## What the task asks
Copy out the data below as written; omit any images.

## Entries supplied
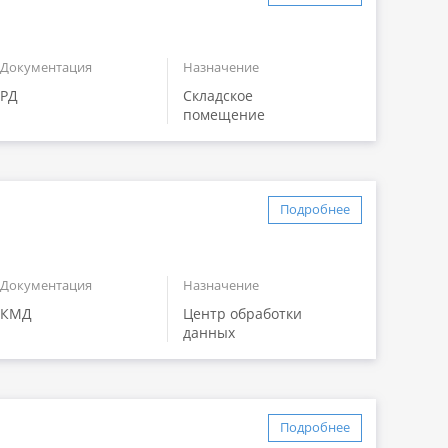
Документация
Назначение
РД
Складское
помещение
Подробнее
Документация
Назначение
КМД
Центр обработки
данных
Подробнее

## Exercise result
Документация
Назначение
РД
Складское
помещение
Подробнее
Документация
Назначение
КМД
Центр обработки
данных
Подробнее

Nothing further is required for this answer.